The guitar returns (with the piano) in the beautiful “Il
ritorno di una stella”, one of the score’s most romantic
moments, an unfamiliar instrumental setting perhaps but
a familiar melodic sweep. Then there’s a much sparser
piece, “L’infinito spazio”, shreds of a melody seemingly
shimmering in and out cleverly; as with some other aspects
of the score, the idea is excellent, the execution perfect,
but somehow it doesn’t end up sounding as good through
the speakers as it does on paper.
That
melodic fragment then appears in full and is developed
through the gorgeous “Una luce spenta”, a six-minute cue
that is absolutely the highlight of the album: it’s a
breezy piece of romance, with the piano and guitar joining
forces with a solo violin and the string orchestra in
beautiful style. “Parabola astratta” goes back to the
dreamlike style, piano and strings both seemingly floating
around each other; then in “Calco” comes another gorgeous
violin solo. “Veloce corsa” sees the score take a rare
return to a more suspenseful style, a very simple descending
guitar figure joining some tense strings. In “Il cano
simpatico” the score becomes very sparse once more, a
piano dancing over a compelling electronic soundscape;
then the piano once again takes on a classical sound in
“Invenzione breve”. The album closes with “Disperata chittara”,
in which the guitar is actually not particularly desperate
at all, but rather mellow and relaxing.
There’s
some beautiful music in Correspondence and little in the
way of suspense material, but this isn’t a score of the
big sweeping melodies which dominate Ennio Morricone’s
latter-day music. Instead he has very carefully created
a certain atmosphere – notes of love flitting in and out
of a much wider piece which navigates seamlessly from
classical influences up to much more modern stylings.

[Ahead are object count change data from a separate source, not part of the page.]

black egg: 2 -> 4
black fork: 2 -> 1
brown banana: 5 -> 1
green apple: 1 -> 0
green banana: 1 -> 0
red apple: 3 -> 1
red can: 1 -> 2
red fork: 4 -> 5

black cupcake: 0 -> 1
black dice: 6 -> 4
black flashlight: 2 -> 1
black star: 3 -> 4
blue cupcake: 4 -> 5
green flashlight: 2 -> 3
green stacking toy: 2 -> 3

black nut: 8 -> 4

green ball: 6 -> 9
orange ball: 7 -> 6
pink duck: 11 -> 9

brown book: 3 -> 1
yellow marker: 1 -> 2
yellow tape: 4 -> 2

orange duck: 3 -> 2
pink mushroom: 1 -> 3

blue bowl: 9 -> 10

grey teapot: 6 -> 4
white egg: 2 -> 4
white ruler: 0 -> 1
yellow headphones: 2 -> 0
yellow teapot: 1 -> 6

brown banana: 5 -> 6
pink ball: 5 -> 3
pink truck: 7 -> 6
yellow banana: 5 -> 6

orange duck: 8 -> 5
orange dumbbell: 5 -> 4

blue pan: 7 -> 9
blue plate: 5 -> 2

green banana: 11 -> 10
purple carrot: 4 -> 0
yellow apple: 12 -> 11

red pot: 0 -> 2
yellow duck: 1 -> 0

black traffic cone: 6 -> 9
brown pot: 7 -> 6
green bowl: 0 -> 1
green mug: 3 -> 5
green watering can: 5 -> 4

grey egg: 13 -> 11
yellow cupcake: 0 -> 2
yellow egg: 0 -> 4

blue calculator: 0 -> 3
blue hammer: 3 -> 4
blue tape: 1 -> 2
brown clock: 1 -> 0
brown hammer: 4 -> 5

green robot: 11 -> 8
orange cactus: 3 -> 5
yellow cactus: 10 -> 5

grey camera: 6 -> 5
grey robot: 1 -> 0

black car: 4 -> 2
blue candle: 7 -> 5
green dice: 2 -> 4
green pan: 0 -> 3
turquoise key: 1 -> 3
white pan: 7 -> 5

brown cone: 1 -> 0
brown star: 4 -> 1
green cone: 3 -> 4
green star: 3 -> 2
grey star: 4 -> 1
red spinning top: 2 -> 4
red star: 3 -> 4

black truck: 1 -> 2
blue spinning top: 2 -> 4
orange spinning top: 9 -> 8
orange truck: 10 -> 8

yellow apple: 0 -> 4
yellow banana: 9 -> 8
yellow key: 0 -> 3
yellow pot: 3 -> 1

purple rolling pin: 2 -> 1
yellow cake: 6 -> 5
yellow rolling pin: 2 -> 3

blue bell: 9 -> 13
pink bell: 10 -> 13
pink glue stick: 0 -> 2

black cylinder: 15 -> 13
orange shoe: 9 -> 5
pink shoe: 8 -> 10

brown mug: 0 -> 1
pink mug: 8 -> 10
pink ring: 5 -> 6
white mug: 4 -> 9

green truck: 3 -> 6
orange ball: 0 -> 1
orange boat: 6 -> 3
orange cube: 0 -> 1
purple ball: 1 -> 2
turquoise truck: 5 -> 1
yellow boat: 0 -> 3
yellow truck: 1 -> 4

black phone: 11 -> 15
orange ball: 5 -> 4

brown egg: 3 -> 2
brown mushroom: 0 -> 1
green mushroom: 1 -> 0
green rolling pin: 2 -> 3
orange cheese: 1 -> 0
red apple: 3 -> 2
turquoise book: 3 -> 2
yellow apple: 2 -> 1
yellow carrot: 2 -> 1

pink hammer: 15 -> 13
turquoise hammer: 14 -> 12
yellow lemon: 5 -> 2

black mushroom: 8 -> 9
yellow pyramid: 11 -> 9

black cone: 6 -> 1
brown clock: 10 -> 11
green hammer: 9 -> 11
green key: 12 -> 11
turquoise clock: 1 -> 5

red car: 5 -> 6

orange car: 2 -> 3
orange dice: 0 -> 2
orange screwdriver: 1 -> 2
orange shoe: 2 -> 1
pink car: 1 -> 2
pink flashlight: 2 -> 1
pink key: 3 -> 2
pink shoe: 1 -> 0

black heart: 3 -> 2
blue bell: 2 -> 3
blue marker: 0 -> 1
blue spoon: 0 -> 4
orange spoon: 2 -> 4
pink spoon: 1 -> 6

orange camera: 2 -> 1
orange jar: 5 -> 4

It’s clever music and the dramatic journey it takes is
brilliant but as I said, it doesn’t make such a strong
and satisfying album as perhaps the quality of the individual
components might suggest. It is great to hear the veteran
composer still doing something different, and frankly
any new music from him at this stage is very welcome indeed,
so it’s a given that his many fans will find much to enjoy
in it; but I imagine many won’t get as many plays out
of the album as his two scores from 2015.